----- TASK MATERIAL

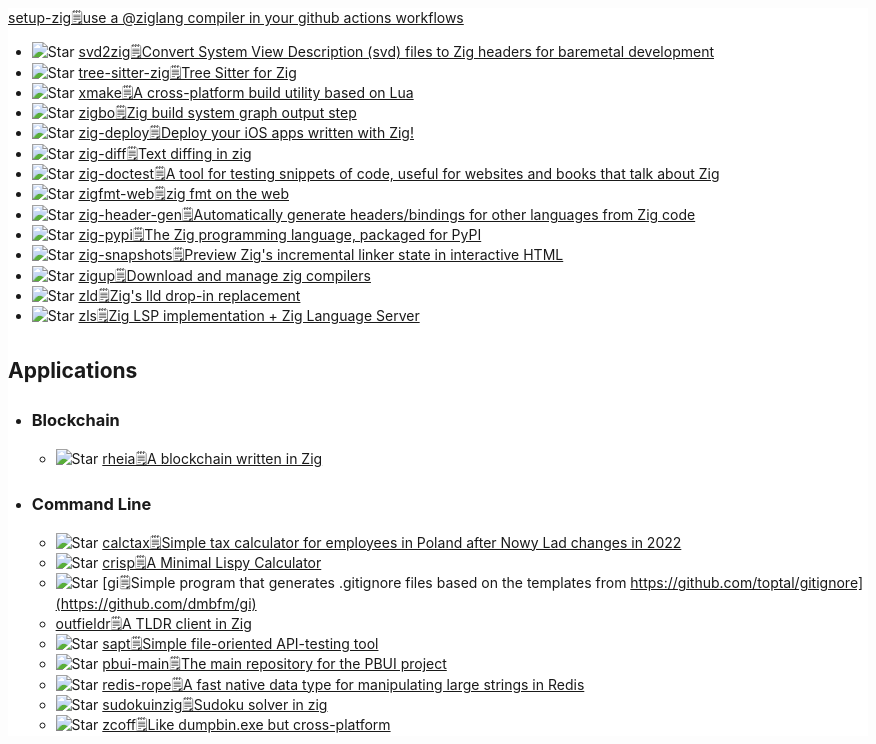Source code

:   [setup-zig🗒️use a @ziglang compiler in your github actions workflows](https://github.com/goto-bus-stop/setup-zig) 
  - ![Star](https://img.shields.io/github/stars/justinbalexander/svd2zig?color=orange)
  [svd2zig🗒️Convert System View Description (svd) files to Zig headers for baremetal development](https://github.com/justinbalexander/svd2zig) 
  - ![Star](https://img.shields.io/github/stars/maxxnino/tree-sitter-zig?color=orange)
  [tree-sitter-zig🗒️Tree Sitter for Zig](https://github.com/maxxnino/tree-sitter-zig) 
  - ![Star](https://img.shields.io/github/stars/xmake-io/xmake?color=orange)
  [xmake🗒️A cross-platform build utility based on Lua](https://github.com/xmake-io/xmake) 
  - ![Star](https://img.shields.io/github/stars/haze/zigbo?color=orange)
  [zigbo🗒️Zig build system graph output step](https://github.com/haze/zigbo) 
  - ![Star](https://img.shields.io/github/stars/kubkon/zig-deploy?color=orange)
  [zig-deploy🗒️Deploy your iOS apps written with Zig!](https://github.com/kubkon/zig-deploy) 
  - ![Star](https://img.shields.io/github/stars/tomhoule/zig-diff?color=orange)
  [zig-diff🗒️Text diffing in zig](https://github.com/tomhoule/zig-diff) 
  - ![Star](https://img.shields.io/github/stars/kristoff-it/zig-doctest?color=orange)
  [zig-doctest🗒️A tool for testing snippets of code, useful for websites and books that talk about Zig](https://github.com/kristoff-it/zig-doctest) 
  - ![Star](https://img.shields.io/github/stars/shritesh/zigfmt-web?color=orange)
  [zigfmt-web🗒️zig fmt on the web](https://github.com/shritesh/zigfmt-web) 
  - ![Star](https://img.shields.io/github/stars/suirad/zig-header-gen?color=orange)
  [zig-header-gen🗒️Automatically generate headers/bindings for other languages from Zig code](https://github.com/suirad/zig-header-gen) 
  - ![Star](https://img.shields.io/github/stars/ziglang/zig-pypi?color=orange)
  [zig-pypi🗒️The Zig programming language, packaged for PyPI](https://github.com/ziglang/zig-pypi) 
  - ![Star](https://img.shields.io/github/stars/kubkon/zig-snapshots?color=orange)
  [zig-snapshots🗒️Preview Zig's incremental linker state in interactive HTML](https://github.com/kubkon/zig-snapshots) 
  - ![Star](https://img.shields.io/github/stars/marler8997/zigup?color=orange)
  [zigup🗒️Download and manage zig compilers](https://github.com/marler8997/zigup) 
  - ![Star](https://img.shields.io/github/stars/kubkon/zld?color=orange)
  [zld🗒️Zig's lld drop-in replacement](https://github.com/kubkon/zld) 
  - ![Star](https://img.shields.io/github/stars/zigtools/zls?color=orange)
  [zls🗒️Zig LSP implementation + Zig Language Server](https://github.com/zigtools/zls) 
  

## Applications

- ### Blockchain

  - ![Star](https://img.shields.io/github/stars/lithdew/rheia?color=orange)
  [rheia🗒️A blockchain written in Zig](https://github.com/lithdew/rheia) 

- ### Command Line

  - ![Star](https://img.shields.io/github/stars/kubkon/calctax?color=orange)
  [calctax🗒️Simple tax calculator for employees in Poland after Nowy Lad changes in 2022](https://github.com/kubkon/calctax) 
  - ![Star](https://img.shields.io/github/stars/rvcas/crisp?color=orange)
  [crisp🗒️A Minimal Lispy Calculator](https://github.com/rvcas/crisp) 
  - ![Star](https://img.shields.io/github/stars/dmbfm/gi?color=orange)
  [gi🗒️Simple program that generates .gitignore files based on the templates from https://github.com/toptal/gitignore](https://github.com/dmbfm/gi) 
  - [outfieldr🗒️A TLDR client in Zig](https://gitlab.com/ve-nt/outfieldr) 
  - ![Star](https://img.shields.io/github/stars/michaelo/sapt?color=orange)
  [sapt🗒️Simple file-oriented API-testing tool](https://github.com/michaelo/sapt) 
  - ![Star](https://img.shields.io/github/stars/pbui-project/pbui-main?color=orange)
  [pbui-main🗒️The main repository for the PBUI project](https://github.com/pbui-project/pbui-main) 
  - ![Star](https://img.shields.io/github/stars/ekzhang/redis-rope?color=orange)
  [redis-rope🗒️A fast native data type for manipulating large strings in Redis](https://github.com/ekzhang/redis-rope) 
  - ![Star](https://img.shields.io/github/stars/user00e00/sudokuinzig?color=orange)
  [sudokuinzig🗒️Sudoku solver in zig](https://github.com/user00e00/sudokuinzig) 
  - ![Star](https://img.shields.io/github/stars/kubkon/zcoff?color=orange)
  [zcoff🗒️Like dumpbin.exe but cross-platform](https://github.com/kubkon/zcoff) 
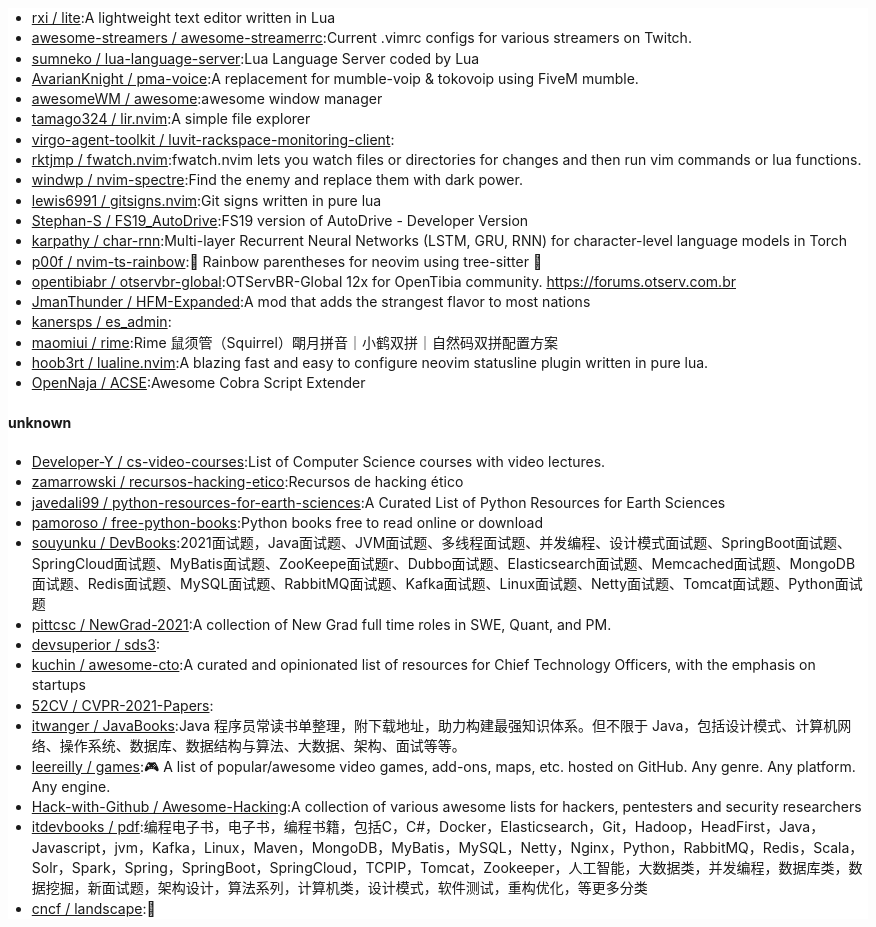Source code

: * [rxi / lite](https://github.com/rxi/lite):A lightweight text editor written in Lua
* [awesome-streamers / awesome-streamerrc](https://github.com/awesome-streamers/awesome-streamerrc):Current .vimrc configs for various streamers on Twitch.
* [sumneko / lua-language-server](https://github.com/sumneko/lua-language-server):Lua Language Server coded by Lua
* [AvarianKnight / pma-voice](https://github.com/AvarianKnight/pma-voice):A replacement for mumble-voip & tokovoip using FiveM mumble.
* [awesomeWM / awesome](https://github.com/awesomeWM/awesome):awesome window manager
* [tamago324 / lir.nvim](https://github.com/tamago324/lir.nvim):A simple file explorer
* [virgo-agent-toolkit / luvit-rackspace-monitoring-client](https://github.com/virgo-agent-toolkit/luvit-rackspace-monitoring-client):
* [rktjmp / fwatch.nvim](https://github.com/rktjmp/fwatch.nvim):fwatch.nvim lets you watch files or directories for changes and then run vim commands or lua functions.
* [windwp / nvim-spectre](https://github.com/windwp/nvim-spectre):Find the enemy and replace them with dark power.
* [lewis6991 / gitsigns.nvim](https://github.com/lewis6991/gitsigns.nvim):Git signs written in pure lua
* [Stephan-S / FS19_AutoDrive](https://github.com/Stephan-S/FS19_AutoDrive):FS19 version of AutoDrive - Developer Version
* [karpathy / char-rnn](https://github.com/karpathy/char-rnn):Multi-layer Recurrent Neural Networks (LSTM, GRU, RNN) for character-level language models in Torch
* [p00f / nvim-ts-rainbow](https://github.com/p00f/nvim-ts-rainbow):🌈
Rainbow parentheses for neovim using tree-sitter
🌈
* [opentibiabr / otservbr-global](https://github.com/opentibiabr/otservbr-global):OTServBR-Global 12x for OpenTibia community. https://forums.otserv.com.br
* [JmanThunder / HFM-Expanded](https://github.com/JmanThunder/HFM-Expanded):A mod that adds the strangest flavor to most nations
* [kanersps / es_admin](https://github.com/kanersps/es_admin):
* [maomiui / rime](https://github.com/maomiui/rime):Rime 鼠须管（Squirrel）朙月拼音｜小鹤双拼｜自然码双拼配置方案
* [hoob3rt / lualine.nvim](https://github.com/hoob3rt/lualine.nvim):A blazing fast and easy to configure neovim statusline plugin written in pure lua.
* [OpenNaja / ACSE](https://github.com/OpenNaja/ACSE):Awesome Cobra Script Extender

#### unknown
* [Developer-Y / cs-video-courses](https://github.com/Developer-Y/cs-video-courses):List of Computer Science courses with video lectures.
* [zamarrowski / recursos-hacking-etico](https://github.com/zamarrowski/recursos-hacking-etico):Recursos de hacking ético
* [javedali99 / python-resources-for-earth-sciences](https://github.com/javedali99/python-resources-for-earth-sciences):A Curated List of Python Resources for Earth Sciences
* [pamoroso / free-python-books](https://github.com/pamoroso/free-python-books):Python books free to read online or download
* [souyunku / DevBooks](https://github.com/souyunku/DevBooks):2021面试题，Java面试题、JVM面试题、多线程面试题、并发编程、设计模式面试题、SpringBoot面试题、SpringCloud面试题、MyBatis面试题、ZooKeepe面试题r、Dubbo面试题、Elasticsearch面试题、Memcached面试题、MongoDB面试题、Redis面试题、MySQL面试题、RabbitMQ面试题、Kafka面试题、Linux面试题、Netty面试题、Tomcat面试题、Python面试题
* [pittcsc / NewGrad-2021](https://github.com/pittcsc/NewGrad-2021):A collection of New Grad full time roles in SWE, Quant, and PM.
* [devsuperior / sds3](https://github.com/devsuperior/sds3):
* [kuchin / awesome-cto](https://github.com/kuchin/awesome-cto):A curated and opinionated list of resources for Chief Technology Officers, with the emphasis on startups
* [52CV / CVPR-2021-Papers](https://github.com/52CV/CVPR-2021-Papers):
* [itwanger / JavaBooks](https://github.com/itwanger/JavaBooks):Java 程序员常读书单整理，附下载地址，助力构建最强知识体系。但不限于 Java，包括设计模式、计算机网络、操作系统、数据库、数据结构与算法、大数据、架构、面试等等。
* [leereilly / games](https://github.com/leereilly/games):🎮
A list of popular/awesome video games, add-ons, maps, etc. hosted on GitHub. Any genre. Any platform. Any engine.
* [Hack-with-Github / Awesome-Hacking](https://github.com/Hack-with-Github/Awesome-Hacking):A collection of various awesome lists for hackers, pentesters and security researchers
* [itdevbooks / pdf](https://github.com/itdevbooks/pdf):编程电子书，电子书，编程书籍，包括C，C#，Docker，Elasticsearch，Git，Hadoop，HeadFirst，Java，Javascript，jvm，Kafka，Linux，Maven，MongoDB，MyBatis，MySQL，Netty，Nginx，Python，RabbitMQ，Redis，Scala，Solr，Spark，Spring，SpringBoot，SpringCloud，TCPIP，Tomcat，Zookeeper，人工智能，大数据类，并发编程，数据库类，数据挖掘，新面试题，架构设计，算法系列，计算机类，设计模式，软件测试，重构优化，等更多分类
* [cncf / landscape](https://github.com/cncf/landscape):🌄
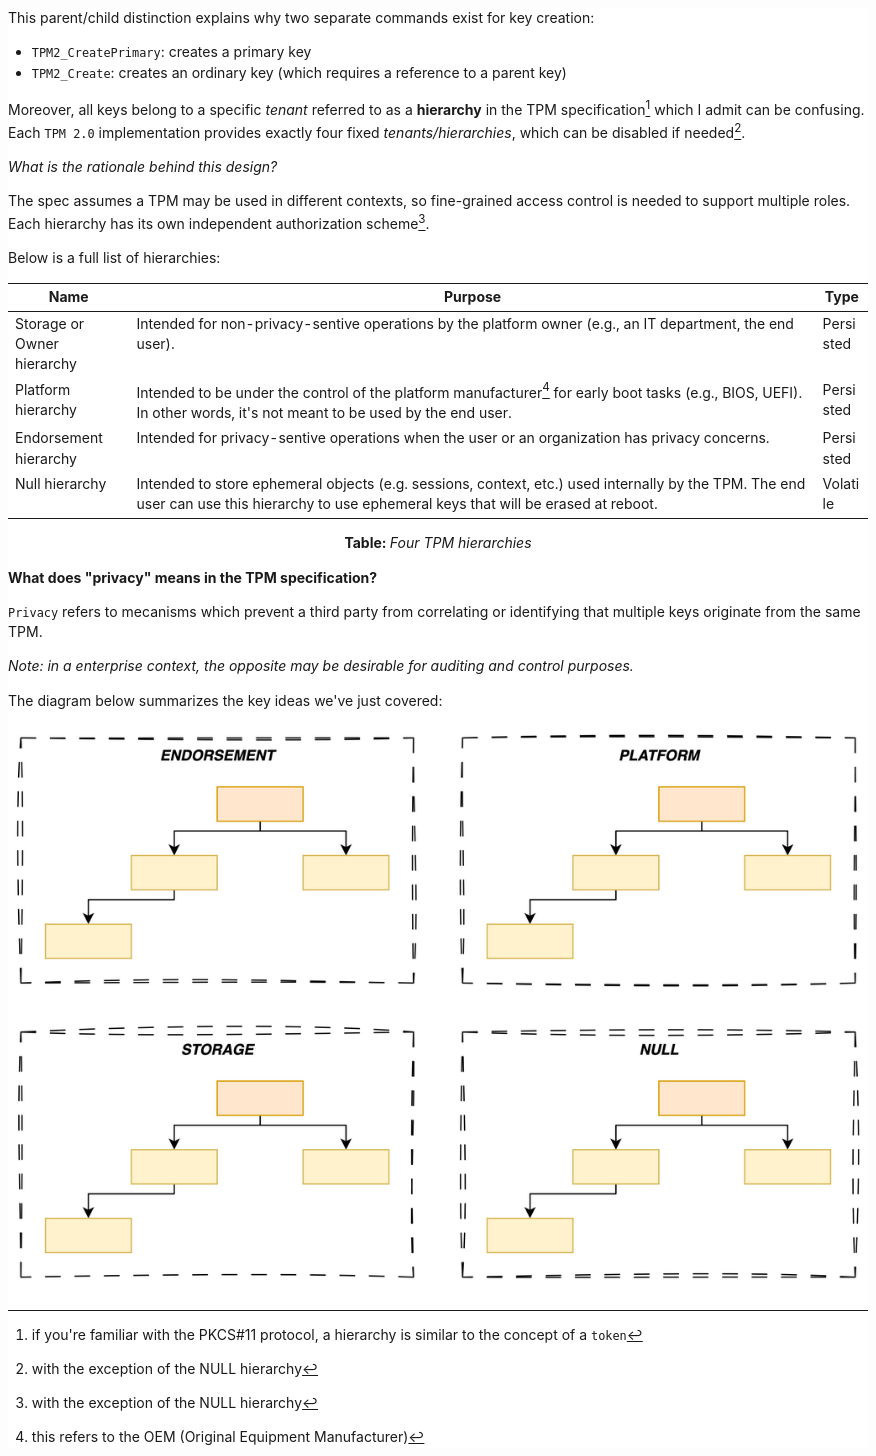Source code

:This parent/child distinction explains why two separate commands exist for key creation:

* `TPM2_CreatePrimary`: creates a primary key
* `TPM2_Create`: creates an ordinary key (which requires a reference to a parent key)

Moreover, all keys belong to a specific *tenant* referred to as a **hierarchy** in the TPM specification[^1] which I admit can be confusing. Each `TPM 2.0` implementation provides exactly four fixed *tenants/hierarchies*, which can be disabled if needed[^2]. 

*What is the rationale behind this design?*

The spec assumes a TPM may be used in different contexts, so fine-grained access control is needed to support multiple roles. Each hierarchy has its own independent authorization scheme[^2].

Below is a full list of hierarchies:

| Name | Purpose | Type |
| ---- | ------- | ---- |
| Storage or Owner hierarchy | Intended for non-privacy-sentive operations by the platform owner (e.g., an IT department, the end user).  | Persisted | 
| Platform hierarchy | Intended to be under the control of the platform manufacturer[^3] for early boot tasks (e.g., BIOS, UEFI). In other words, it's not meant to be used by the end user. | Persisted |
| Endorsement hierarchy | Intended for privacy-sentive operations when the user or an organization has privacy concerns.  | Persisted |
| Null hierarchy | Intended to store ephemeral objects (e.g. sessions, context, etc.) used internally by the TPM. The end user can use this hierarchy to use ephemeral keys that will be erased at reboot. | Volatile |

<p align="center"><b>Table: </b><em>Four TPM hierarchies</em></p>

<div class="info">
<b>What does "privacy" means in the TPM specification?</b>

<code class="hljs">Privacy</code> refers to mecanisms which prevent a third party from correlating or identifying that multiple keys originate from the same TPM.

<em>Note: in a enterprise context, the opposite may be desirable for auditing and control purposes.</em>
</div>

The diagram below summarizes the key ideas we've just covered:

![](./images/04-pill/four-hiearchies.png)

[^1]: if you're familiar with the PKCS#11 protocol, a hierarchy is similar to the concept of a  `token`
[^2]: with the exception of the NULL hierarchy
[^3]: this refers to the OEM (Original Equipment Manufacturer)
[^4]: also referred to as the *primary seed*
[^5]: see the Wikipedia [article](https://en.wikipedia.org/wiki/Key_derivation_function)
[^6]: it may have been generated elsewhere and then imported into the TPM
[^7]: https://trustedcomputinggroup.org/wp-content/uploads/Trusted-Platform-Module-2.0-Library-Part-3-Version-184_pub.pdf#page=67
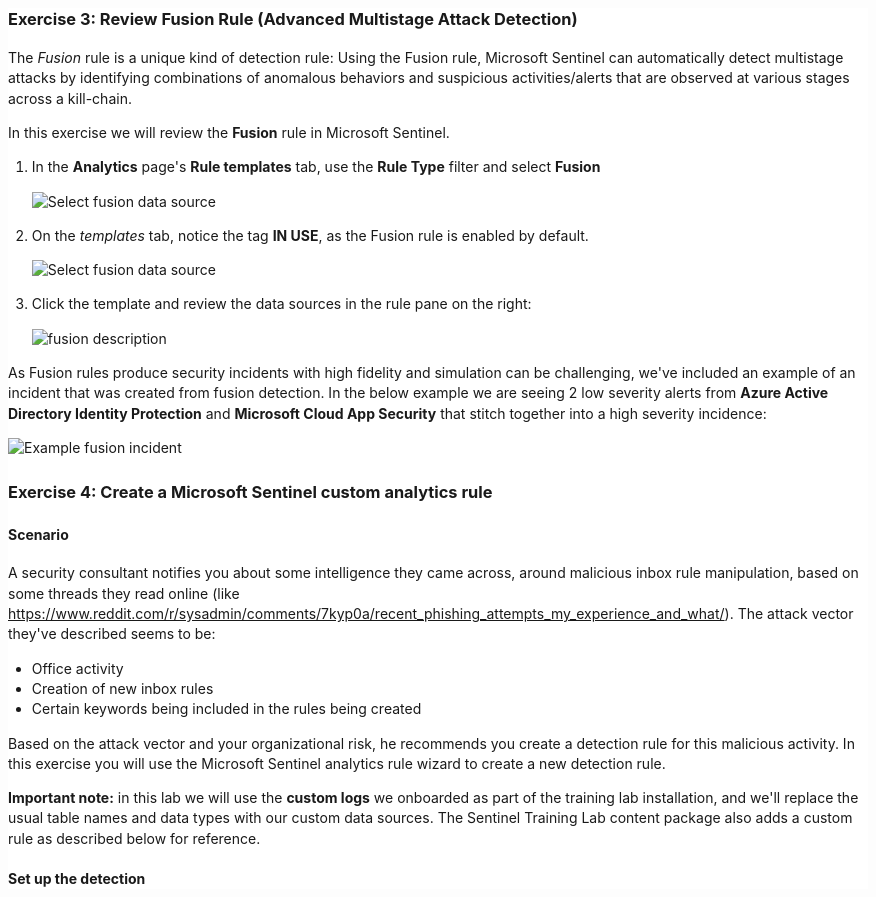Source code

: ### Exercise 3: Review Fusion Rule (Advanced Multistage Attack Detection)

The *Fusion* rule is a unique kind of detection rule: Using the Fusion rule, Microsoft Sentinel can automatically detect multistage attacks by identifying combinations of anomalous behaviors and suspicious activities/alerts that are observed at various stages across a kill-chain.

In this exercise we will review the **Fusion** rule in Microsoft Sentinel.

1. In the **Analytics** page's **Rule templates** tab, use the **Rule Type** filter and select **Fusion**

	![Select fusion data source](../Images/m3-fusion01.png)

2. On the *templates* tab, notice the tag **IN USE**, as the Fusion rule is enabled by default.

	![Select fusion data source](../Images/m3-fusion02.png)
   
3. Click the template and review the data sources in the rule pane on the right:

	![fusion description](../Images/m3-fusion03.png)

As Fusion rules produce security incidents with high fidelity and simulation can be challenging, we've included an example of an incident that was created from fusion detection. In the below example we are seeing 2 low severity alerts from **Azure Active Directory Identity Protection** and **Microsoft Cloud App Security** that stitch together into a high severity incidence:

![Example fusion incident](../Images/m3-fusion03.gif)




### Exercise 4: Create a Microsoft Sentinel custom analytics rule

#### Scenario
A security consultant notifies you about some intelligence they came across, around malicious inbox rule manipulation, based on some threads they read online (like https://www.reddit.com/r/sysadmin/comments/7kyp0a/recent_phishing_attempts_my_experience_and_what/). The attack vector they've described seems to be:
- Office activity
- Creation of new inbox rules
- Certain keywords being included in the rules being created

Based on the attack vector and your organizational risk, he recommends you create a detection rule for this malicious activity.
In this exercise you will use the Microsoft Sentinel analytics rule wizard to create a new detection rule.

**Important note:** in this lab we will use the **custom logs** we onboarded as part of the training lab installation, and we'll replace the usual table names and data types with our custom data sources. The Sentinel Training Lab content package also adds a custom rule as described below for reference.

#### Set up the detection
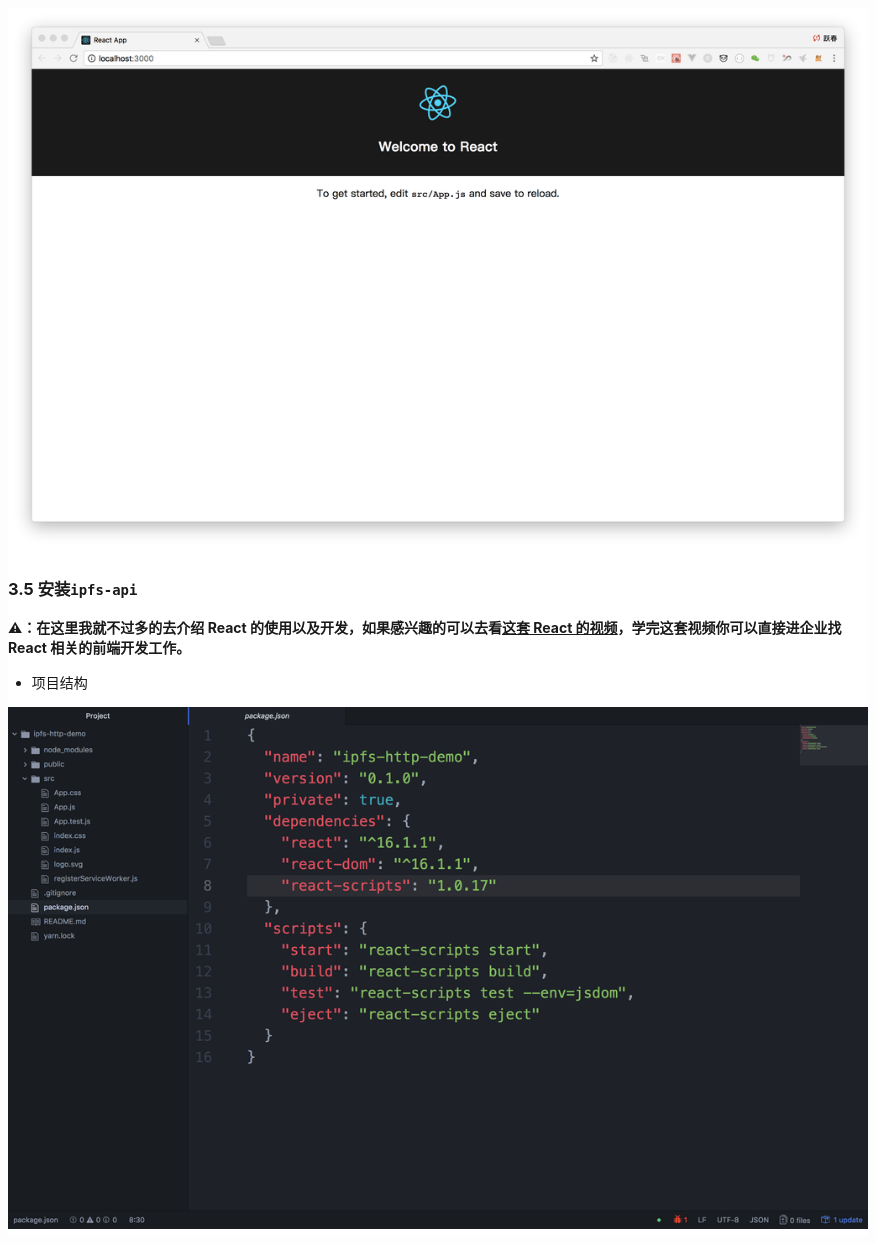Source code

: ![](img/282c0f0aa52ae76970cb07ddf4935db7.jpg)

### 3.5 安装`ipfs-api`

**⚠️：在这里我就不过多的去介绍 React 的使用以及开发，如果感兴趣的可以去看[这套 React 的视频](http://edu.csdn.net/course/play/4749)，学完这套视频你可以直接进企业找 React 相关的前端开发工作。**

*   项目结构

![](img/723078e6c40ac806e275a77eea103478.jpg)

----------

ASSIGNMENT:
Reproduce the rows starting at the line that contains "#### Set up the detection" and continuing through the end of the rows, with both ends included. Leave the pictures out of your answer.

YOUR SOLUTION:
#### Set up the detection
Source code

: ![](img/282c0f0aa52ae76970cb07ddf4935db7.jpg)

### 3.5 安装`ipfs-api`

**⚠️：在这里我就不过多的去介绍 React 的使用以及开发，如果感兴趣的可以去看[这套 React 的视频](http://edu.csdn.net/course/play/4749)，学完这套视频你可以直接进企业找 React 相关的前端开发工作。**

*   项目结构

![](img/723078e6c40ac806e275a77eea103478.jpg)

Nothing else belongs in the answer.